* _Work instruction_: Return each line of the records below in which the string "read" turns up.

☆ ☆ ☆ ☆

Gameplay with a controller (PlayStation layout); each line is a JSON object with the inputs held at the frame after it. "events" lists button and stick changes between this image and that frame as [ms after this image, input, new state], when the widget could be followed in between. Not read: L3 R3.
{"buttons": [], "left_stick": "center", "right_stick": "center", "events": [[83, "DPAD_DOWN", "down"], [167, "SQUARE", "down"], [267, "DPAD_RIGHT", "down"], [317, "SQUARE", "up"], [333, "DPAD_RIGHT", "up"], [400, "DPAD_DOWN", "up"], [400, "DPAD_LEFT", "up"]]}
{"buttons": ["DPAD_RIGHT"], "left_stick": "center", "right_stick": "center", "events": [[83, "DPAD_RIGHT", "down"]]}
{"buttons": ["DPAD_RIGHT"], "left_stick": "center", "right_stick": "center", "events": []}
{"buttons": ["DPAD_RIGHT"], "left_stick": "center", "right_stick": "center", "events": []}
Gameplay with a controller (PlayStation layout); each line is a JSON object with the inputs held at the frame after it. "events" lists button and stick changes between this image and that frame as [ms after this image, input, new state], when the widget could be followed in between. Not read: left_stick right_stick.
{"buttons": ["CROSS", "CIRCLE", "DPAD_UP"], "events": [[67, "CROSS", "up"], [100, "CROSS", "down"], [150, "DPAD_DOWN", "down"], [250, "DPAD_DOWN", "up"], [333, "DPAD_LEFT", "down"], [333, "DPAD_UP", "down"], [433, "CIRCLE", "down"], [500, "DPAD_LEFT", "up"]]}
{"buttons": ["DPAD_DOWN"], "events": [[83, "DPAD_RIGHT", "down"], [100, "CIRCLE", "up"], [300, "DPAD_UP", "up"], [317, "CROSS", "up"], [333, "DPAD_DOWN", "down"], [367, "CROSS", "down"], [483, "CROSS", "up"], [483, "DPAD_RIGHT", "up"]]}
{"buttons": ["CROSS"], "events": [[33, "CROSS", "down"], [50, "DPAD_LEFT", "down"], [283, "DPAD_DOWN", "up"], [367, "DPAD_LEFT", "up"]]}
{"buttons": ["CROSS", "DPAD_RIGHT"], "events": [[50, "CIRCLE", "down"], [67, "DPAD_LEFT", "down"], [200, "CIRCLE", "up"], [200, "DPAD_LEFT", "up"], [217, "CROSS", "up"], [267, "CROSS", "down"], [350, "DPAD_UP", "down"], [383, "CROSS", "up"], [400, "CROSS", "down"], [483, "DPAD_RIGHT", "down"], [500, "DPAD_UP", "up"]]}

☆ ☆ ☆ ☆

* _Answer to the problem_:
Gameplay with a controller (PlayStation layout); each line is a JSON object with the inputs held at the frame after it. "events" lists button and stick changes between this image and that frame as [ms after this image, input, new state], when the widget could be followed in between. Not read: L3 R3.
Gameplay with a controller (PlayStation layout); each line is a JSON object with the inputs held at the frame after it. "events" lists button and stick changes between this image and that frame as [ms after this image, input, new state], when the widget could be followed in between. Not read: left_stick right_stick.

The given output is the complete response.